* What to work on
Put every line of text in the data below into a Markdown table with the columns "Row" and "Line," numbering the rows and skipping blank lines. Leave the pictures out of the table.

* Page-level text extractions

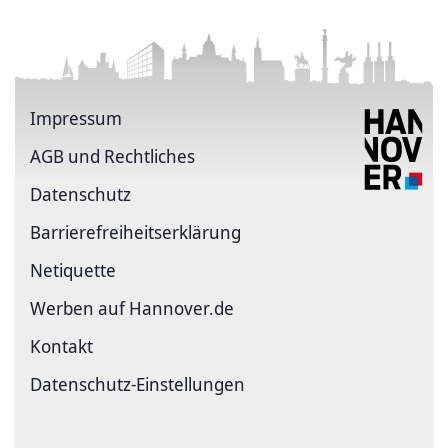
Impressum
AGB und Rechtliches
Datenschutz
Barriere­freiheits­erklärung
Netiquette
Werben auf Hannover.de
Kontakt
Datenschutz-Einstellungen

* Answer space
| Row | Line |
|---|---|
| 1 | Impressum |
| 2 | AGB und Rechtliches |
| 3 | Datenschutz |
| 4 | Barriere­freiheits­erklärung |
| 5 | Netiquette |
| 6 | Werben auf Hannover.de |
| 7 | Kontakt |
| 8 | Datenschutz-Einstellungen |